Logic Board Fabricator
What It Looks Like
Clean room with chemical etching stations, pick-and-place machines, testing rigs. The air smells like solder and potential.
"A Logic Board is thought made physical. Every trace is a path for decisions. Every component is a piece of reasoning. When you fabricate a board, you're building a simple mind."
The ORACLE Shadow
Pre-Cascade logic boards were standardized, interchangeable, perfect. Post-Cascade boards are hand-designed, idiosyncratic, functional but not elegant. Every fabricator carries the echo of lost standards.
Servo Motor Factory
What It Looks Like
Heavy industrial facility. Winding machines for coils. Magnetization chambers. Testing stations where motors spin endlessly, proving they work.
"Everything that moves, moves because of motors. Robots, vehicles, assembly lines, opening doors—all motors. A Servo Factory is where you build the ability to act."
The Craft
Good motors are art. The winding pattern, the magnet alignment, the bearing fit—small differences make huge impacts on efficiency and lifespan. Factory workers develop instincts for what makes a motor excellent.
Neural Chip Foundry
What It Looks Like
Ultra-clean fabrication facility. Microscopic precision. Quantum-level processes. More sensor than building—everything measured, everything controlled.
"A neural chip isn't like other electronics. It's not designed to follow instructions—it's designed to develop instructions. Every chip that leaves the foundry has the potential to think."
The Weight
Workers at Neural Chip Foundries often report feeling... watched. Not by surveillance—by the chips themselves. Probably imagination. Probably.
The Progression Story
From Salvage to Creation
The arc from Tier 0 resources through Tier 1-2 buildings tells a story:
Tier 0 (Resources)
The world is broken. You're picking through remains.
Tier 1 (Processors)
You're learning to extract value from wreckage.
Tier 2 (Fabricators)
You're creating new things from old materials.

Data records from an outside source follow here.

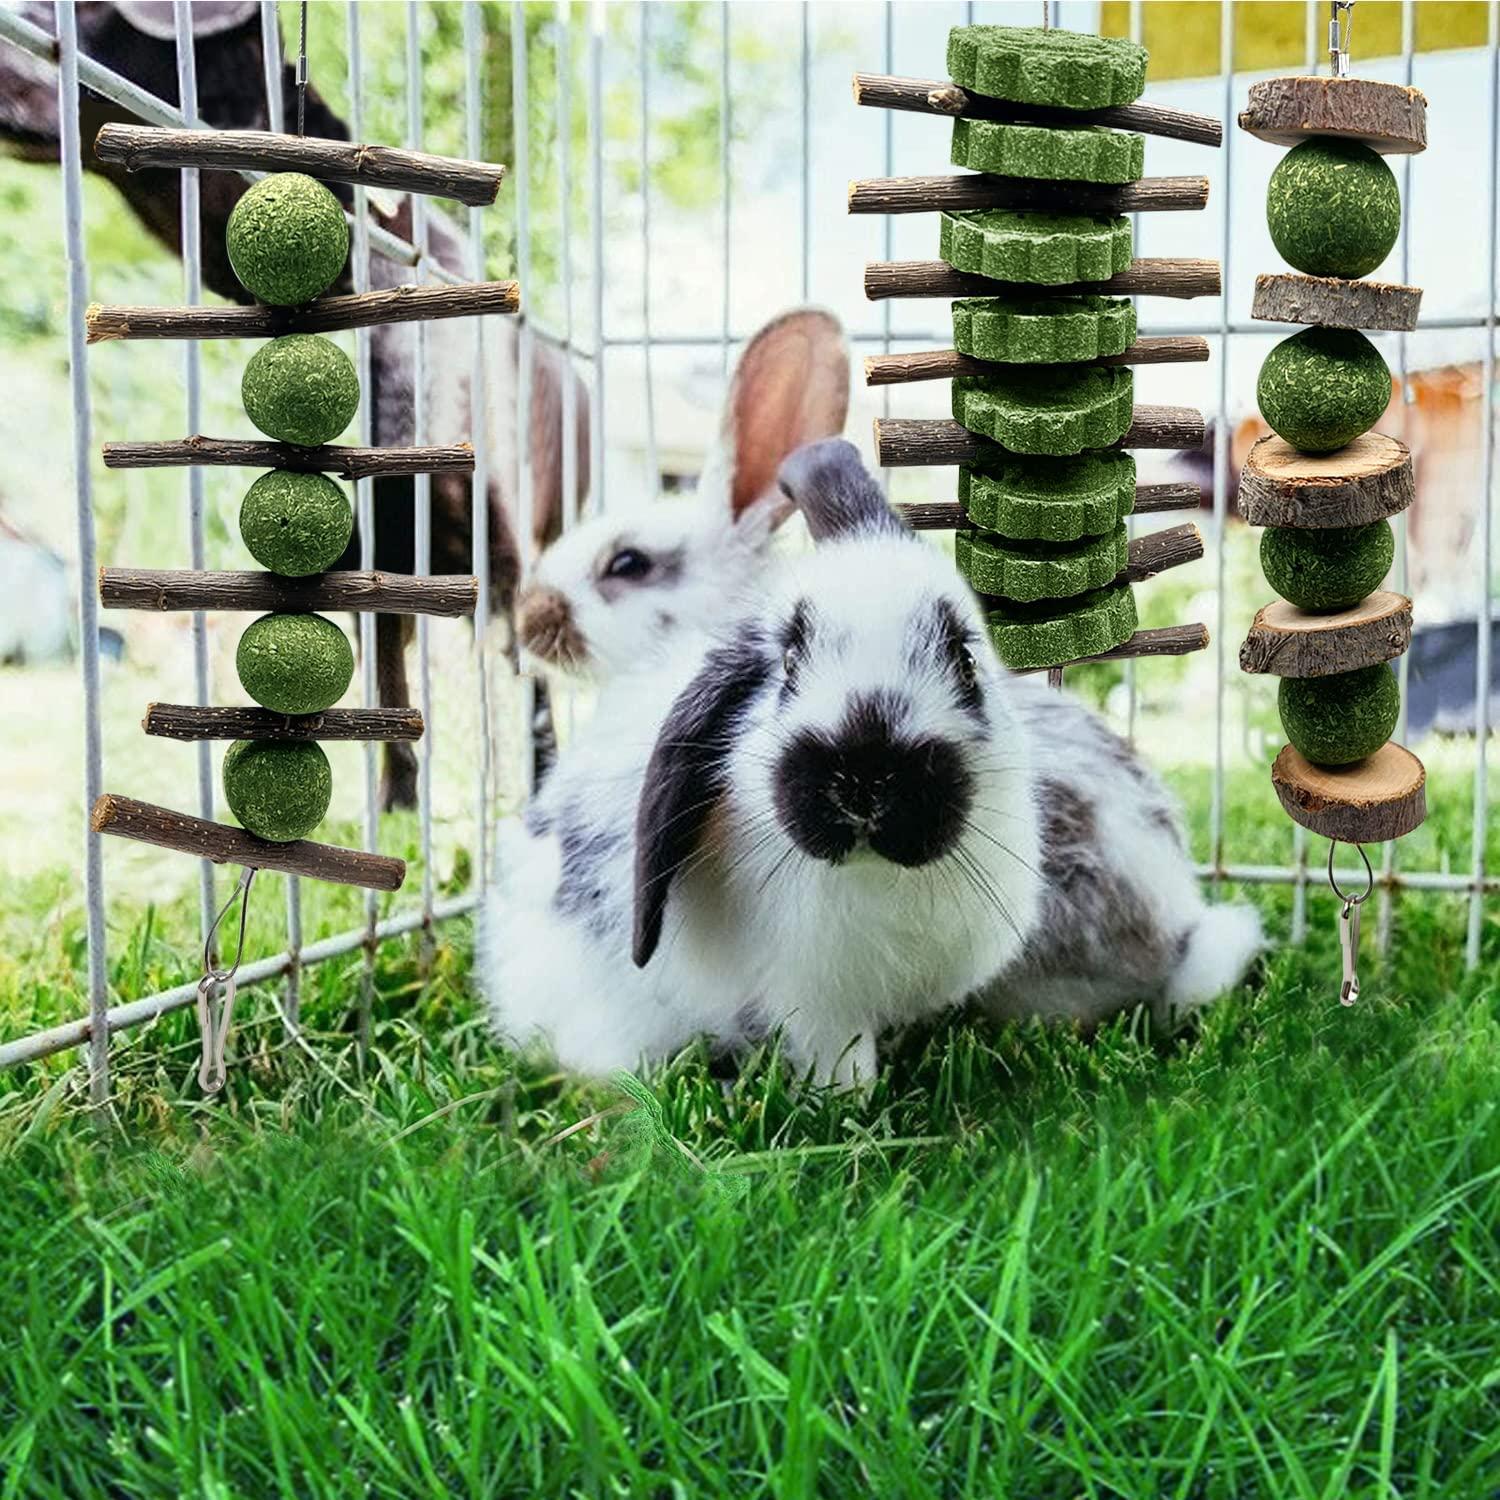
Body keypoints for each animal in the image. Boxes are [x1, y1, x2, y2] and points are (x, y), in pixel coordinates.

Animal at [481, 439, 1261, 1086]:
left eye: (965, 659)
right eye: (787, 663)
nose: (864, 776)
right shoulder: (815, 1003)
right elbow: (840, 1065)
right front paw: (849, 1113)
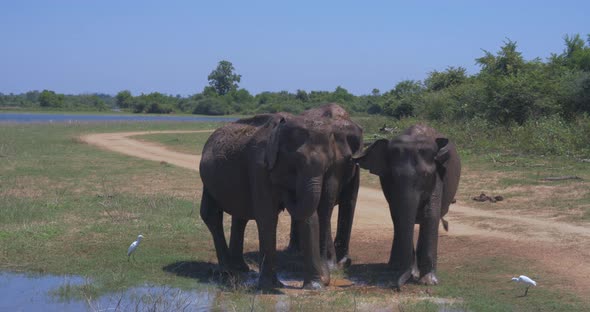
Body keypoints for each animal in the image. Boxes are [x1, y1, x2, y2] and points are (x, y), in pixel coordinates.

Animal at [286, 103, 366, 270]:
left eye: (349, 160)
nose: (344, 262)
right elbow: (324, 205)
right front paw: (330, 264)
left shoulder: (354, 168)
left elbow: (349, 202)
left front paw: (343, 262)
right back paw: (295, 252)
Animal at [354, 123, 460, 288]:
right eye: (393, 176)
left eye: (425, 175)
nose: (398, 286)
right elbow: (398, 213)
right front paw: (408, 273)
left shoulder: (438, 175)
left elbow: (431, 214)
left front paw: (429, 282)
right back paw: (395, 267)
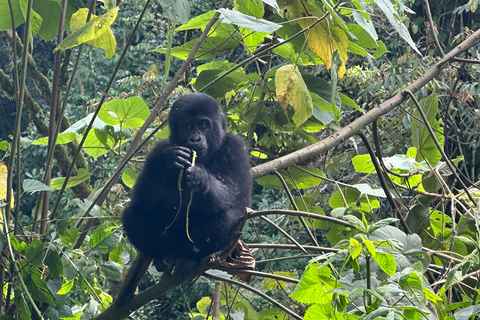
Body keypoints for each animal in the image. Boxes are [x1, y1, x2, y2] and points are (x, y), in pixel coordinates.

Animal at [122, 93, 253, 272]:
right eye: (187, 126)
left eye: (204, 124)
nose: (196, 138)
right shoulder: (157, 150)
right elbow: (142, 203)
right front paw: (167, 159)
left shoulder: (236, 148)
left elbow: (237, 198)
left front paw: (201, 178)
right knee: (131, 214)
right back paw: (161, 256)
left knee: (229, 215)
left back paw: (186, 257)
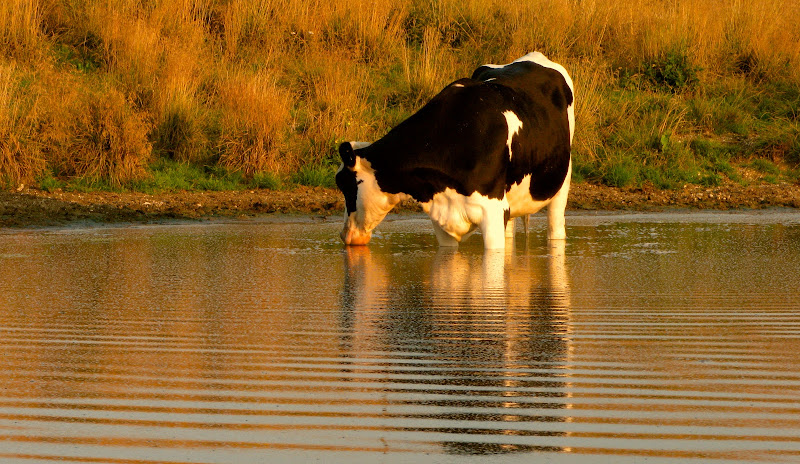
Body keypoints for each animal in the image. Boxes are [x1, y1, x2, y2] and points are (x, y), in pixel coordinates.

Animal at [334, 52, 572, 248]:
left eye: (346, 185)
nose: (344, 235)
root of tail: (534, 56)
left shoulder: (493, 213)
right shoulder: (442, 217)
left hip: (562, 182)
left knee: (556, 225)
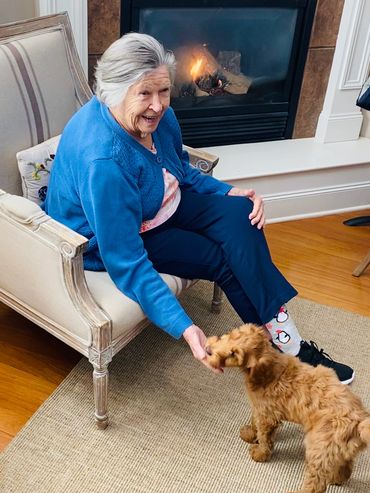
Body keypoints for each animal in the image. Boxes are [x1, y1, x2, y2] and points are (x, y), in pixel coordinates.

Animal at [207, 322, 368, 492]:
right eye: (230, 335)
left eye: (233, 354)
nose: (208, 351)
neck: (268, 368)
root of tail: (360, 422)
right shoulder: (261, 408)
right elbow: (254, 420)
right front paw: (250, 433)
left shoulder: (267, 416)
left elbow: (264, 437)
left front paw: (260, 453)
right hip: (337, 449)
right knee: (346, 466)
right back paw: (336, 478)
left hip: (318, 449)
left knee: (316, 484)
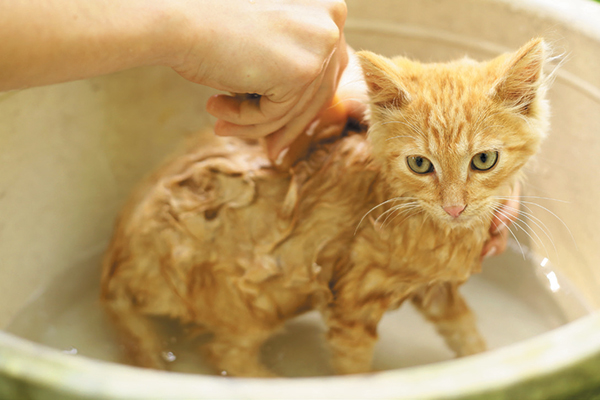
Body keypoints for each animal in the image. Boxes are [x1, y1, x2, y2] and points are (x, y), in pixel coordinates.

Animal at [101, 39, 552, 376]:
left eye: (484, 160)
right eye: (420, 165)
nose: (455, 207)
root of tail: (115, 258)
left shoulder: (437, 290)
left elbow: (466, 333)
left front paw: (486, 360)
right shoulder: (352, 302)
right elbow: (354, 369)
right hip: (253, 298)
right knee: (225, 353)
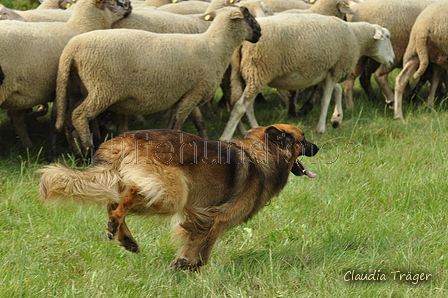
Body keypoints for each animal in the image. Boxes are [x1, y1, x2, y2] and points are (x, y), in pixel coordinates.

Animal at [38, 123, 318, 270]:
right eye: (303, 140)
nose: (318, 146)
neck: (262, 154)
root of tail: (125, 139)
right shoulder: (219, 218)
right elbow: (205, 247)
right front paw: (194, 268)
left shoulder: (200, 217)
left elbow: (194, 240)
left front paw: (182, 263)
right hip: (172, 193)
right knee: (129, 195)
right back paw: (118, 226)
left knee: (112, 201)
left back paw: (123, 236)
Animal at [54, 6, 260, 151]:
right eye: (249, 16)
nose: (260, 32)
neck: (214, 46)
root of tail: (71, 48)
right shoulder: (193, 93)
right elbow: (178, 123)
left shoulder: (182, 94)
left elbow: (173, 125)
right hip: (102, 88)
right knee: (80, 115)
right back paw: (88, 148)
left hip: (78, 88)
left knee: (70, 120)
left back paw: (79, 151)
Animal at [219, 12, 394, 141]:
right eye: (387, 37)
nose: (392, 60)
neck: (356, 37)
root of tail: (243, 41)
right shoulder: (335, 70)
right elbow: (325, 100)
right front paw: (321, 128)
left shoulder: (328, 72)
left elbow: (337, 90)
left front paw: (336, 119)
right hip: (259, 70)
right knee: (240, 105)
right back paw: (225, 136)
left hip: (245, 74)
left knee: (246, 106)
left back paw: (255, 130)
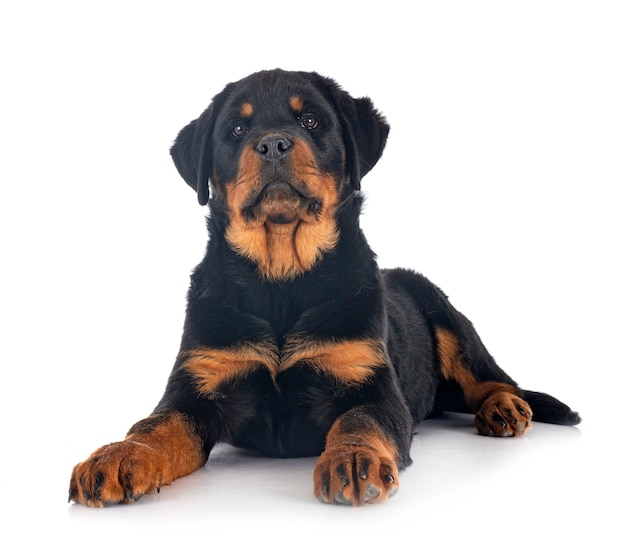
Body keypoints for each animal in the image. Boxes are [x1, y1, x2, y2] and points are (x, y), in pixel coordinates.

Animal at [69, 69, 580, 508]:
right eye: (236, 129)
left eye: (311, 120)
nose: (272, 143)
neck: (279, 281)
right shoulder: (198, 385)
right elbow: (154, 425)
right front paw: (116, 456)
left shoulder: (367, 382)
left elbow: (359, 420)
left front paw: (353, 459)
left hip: (447, 314)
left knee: (491, 377)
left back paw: (504, 408)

Each step represents growing capability and understanding. The player isn't just collecting—they're building a production ecosystem.
What It Feels Like
Early Processor
"I built my first E-Waste Processor from instructions I found on a dead data drive. Three weeks to assemble, another week to calibrate. When it finally ran without catching fire, I cried. I was making things now. I wasn't just surviving—I was building."
First Fabricator
"The day my Logic Board Fabricator produced its first working board, I held it up to the light and watched the traces shine. I made that. From salvage and knowledge and patience. It wasn't scavenged—it was created. That's when I knew I could do anything."
The Human Element
Even automated facilities have human stories: Who designed the process? What does operating it feel like? What can go wrong? What makes a good one versus a great one?
These buildings connect to transcendence: Processing = learning to see value in broken things. Fabrication = learning to create from destruction. The progression mirrors the player's own transformation.
Every building is a step in a journey—not just a production node, but a place with atmosphere, a milestone that meant something when achieved, part of a larger story about transformation.